Deploying text analytics and natural language processing for strategic advantage
Almost everything you know about text analytics, or thought you knew about it, is shifting. In fact, text analytics is changing for the better to become easier, quicker, and more applicable to enterprise use cases than it’s ever been before—largely due to advancements in natural language processing (NLP).
Consequently, this form of analytics is underpinning everything from traditional sentiment analysis to natural language search and speech recognition. It’s no longer just a means of applying knowledge management but also a way of creating action to effect strategic advantage in any number of domains.
Specific modifications to how text analytics is used throughout the enterprise include the following:
♦ Data structure: Text is no longer solely relegated to the murky uncertainties of unstructured or even semi-structured data but can regularly be converted into structured data that’s easily computable.
♦ Advanced machine learning: Several machine learning approaches pertaining to word embeddings and what Slater Victoroff, CTO of Indico Data, termed “modern AI techniques like representation learning and manifold layout” reduce the number of examples models need to learn while also expanding their enterprise utility for NLP.
♦ Taxonomies: As one of the mainstays of symbolic reasoning, taxonomies containing enterprise knowledge are increasingly coupled with machine learning processes in a calculated confluence of traditional and modern NLP approaches for more accessible text analytics.
♦ Speech recognition: Text analytics is rapidly expanding to encompass analysis of spoken conversations with far-reaching implications for customers, product development, marketing opportunities, and sales.
The impact of these changes to text analytics is twofold. First, they collectively produce a comprehensive transformation so that text analytics is more accessible to a broader scope of users than was previously possible. Moreover, they are credited with normalizing text analytics so firms can routinely exploit one of the most valued sources of enterprise knowledge for strategic advantage.
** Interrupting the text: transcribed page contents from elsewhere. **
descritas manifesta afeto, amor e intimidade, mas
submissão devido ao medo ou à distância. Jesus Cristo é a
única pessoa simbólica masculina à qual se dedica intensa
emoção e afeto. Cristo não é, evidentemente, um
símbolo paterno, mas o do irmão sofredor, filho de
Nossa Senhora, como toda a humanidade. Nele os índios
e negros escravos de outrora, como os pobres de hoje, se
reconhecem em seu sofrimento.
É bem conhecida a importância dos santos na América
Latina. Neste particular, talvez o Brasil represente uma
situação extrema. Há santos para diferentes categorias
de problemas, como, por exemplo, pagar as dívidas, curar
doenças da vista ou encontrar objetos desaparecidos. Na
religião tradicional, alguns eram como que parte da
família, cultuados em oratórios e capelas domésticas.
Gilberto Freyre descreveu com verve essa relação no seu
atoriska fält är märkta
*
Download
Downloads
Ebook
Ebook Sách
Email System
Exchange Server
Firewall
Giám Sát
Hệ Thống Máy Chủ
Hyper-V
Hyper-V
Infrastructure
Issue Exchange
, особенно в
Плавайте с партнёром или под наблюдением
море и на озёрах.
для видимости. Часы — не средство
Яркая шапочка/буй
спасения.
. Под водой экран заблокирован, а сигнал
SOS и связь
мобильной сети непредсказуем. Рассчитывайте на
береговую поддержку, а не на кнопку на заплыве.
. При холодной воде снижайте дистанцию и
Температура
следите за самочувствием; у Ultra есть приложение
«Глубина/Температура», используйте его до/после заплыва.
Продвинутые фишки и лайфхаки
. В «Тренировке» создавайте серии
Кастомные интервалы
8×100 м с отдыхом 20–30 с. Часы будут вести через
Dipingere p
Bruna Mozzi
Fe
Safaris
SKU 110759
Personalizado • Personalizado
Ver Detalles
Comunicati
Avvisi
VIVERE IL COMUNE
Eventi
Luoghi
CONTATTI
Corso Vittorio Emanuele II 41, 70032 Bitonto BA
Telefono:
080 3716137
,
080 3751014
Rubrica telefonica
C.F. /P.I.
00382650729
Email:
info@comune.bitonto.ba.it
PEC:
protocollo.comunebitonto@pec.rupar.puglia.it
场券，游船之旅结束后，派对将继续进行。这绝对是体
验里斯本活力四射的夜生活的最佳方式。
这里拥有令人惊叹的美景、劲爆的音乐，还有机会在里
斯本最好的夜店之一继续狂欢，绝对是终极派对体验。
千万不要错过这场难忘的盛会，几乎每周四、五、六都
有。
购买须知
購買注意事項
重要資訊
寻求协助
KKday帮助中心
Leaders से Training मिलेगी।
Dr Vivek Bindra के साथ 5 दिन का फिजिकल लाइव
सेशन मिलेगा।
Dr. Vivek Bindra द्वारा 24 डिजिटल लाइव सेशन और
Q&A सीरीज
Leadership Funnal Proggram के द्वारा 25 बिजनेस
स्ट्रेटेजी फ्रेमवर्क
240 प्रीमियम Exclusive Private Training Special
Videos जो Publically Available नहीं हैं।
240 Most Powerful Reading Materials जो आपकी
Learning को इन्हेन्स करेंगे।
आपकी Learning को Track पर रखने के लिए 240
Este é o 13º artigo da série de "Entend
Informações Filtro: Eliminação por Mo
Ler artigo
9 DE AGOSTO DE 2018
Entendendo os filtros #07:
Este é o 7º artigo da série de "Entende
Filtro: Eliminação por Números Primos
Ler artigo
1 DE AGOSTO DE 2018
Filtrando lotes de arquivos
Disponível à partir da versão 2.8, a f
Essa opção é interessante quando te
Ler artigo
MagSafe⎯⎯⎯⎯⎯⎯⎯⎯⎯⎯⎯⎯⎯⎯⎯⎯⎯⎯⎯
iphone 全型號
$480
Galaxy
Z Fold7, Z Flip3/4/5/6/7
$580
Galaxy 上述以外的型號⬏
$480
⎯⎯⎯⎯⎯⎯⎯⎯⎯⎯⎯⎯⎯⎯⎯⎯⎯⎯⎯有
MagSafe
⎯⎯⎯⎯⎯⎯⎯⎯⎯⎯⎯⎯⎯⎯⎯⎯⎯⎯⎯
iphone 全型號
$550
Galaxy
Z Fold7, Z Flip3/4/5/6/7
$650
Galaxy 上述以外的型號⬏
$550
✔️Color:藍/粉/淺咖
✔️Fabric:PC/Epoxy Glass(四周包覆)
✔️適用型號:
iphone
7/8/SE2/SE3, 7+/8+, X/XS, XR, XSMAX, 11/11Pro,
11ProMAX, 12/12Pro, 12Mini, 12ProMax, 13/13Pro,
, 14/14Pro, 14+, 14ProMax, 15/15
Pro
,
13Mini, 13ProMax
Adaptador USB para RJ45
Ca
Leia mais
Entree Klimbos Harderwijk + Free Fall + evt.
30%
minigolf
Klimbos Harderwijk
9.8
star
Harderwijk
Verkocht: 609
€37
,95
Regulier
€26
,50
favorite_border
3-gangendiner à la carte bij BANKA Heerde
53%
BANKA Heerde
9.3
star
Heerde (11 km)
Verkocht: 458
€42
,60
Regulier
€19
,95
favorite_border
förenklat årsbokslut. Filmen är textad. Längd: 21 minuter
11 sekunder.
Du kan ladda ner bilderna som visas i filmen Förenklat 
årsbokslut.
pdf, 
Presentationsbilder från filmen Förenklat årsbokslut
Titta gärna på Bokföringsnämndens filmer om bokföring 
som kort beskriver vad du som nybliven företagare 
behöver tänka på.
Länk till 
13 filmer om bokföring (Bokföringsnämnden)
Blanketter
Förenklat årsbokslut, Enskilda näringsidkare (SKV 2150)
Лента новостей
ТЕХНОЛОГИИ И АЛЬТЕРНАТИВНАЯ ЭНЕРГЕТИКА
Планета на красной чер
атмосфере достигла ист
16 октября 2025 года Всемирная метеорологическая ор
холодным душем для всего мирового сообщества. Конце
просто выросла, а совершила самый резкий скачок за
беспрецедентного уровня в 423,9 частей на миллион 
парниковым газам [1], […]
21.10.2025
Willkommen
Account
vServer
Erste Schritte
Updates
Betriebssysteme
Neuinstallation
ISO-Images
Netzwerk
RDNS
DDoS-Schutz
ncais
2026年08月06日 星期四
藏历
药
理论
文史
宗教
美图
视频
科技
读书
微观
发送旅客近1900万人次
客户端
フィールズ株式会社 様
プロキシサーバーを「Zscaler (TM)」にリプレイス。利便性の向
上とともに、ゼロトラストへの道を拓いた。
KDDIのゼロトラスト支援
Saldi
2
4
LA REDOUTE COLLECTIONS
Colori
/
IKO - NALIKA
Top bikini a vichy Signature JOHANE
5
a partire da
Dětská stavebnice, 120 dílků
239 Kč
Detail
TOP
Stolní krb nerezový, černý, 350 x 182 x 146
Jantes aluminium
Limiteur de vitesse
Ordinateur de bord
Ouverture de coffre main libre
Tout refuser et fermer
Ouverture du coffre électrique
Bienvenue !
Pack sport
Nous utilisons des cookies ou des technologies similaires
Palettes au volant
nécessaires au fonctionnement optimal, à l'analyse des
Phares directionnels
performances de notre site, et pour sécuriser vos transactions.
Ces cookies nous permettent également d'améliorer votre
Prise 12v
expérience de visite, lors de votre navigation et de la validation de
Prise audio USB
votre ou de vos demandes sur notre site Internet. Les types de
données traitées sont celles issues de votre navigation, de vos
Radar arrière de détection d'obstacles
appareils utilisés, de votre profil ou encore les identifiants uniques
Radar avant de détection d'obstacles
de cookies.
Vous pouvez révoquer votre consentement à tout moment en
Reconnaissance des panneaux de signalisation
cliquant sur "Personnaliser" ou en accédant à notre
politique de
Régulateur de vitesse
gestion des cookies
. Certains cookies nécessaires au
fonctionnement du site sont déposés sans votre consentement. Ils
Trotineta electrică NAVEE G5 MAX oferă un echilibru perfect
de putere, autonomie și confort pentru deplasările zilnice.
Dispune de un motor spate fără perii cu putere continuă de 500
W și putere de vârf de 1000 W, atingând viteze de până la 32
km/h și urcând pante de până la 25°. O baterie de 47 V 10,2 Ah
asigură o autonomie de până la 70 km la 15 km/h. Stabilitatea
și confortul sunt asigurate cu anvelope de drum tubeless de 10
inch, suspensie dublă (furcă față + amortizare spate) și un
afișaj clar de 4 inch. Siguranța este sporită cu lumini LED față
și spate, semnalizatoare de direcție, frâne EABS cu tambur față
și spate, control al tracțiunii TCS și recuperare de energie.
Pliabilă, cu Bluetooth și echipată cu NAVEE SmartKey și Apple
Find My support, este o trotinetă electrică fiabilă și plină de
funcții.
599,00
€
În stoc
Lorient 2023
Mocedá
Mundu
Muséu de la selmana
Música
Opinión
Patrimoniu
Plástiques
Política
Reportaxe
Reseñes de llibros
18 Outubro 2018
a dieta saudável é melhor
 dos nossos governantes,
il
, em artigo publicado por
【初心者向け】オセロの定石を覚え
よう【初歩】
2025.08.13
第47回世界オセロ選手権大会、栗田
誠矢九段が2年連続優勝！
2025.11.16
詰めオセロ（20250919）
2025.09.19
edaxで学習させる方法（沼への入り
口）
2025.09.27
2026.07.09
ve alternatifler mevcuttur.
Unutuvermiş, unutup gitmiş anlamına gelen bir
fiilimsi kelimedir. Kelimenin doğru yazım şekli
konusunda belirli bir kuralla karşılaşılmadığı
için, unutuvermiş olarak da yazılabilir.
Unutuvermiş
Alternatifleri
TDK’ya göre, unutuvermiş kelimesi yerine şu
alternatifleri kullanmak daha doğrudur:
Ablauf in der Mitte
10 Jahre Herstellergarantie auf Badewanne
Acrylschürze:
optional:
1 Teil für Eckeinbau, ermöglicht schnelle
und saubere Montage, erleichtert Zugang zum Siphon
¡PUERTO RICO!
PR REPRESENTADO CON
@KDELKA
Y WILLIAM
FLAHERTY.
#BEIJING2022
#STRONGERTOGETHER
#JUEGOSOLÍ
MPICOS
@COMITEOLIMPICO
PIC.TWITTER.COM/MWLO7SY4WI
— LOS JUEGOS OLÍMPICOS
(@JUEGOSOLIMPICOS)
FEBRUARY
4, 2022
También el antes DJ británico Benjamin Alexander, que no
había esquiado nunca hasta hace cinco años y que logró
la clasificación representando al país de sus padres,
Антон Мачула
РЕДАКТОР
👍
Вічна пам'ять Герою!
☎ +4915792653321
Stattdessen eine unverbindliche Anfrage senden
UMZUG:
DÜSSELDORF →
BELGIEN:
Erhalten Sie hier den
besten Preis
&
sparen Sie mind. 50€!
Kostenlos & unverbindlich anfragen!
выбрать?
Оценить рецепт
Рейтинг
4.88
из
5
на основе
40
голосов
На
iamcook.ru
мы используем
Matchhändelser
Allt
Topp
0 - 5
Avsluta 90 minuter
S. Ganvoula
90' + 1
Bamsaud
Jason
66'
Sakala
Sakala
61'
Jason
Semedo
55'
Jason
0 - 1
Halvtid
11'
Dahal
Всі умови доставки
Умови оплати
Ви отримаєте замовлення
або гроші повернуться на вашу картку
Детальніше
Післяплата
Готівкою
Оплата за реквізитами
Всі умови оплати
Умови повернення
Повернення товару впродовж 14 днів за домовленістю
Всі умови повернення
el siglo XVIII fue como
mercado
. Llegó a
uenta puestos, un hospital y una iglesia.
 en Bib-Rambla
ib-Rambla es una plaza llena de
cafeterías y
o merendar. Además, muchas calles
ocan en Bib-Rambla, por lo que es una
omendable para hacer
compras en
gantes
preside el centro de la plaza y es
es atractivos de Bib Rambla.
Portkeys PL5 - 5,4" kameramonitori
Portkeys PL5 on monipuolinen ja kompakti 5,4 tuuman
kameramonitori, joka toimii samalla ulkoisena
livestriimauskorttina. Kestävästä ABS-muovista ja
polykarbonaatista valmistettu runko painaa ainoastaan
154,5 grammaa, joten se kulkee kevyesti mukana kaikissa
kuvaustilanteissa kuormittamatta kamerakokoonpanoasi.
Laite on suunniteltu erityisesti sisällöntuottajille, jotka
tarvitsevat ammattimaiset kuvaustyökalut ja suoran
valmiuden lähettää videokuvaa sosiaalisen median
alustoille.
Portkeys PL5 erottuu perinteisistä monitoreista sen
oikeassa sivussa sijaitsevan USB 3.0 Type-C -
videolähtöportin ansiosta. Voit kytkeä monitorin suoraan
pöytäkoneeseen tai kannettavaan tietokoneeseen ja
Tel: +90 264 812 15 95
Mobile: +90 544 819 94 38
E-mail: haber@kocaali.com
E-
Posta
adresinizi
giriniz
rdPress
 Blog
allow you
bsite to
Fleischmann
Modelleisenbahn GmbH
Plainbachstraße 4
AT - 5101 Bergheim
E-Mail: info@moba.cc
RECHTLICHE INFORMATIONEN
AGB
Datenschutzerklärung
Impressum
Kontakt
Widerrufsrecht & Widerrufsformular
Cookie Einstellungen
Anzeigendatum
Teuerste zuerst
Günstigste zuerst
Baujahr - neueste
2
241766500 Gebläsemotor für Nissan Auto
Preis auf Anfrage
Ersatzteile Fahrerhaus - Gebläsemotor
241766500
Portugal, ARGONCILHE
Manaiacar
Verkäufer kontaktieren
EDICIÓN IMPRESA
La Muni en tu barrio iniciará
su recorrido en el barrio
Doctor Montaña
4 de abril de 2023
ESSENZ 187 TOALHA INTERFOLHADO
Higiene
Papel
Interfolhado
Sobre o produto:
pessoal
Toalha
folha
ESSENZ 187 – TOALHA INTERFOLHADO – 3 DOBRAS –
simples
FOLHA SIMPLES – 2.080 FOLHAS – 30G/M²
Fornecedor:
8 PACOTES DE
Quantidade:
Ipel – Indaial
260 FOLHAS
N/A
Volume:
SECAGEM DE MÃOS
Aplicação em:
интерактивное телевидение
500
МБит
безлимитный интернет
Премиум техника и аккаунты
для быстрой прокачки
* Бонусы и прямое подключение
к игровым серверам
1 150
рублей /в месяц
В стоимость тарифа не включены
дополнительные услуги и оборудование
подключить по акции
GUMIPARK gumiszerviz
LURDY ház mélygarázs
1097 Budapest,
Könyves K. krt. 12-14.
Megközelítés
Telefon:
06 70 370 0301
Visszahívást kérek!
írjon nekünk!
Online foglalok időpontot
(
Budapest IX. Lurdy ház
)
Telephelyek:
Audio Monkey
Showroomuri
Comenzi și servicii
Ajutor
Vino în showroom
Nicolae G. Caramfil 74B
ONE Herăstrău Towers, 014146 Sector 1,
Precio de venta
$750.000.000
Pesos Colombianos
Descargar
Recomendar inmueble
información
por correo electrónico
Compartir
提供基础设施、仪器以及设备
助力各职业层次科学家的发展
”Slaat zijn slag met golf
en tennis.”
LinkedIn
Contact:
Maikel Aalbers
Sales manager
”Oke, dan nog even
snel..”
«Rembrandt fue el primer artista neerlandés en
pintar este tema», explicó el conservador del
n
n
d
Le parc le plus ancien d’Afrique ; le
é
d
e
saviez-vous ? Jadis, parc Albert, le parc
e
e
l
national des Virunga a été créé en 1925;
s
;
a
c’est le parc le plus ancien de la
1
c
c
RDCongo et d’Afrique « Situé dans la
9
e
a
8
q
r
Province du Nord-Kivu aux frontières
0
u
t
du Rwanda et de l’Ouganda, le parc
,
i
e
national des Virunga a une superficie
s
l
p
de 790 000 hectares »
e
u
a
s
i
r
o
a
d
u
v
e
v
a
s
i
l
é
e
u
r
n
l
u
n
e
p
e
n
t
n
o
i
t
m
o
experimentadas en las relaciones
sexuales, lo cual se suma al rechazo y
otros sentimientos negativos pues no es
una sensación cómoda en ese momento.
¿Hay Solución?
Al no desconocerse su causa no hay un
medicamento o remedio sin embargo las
According to Marco Varone, CTO of expert.ai, “Language understanding is always the most important step for trying to advance a computer system that’s state of the art and to unlock, for companies, the huge amount of knowledge and actionable information that is available in any kind of linguistic communication, text, document, or message.”
The unstructured issue
Perhaps the biggest barrier to unlocking the knowledge found in text is the fact it’s widely considered to be unstructured data that doesn’t conform to the traditional tabular data representation. According to SAS chief data scientist Wayne Thompson, however, organizations can easily transmute text into structured data by making documents “rows” and the terms in them “columns.” The point is to quantify how often each word appears across each row.
“For example, each article that someone wrote is a row in a table and each column, of which there are many, is a term,” Thompson said. “Like ‘semantic’ would be one column and then there’d be low information words that we would strip out like ‘into’ and ‘be’ and ‘but.’ By totaling the number of times terms appear in the rows of the document, organizations get numerical representations of text that fit into relational models so they can treat text as structured data to jumpstart certain NLP models—and their use cases.”
Classify, extract, and analyze
Regardless of which approach is used, the basics of text analytics remain the time-honored three-step process of what Tom Wilde, CEO of Indico Data, called “classify, extract, and analyze.” These procedures support an overwhelming number of text analytics use cases, from intelligent process automation to conversational AI applications of natural language queries of datasets. By employing NLP to understand the basic grammar and sentence structure of text, organizations can classify documents and specific entities in them, extract them as needed, and analyze them for their downstream application of choice.
“Outside of traditional analytics use cases like voice of customer insights and media analytics, some of the most compelling use cases for this approach are contract analytics and knowledge management,” Victoroff remarked. It’s critical to realize that almost any form of NLP follows the aforementioned three-step process, which might involve what Semantic Web Company CEO Andreas Blumauer characterized as “name entity recognition and concept-based tagging.” What differs is the approach used. Some NLP is predicated on advanced machine learning, while other forms of NLP rely heavily on taxonomies and rules.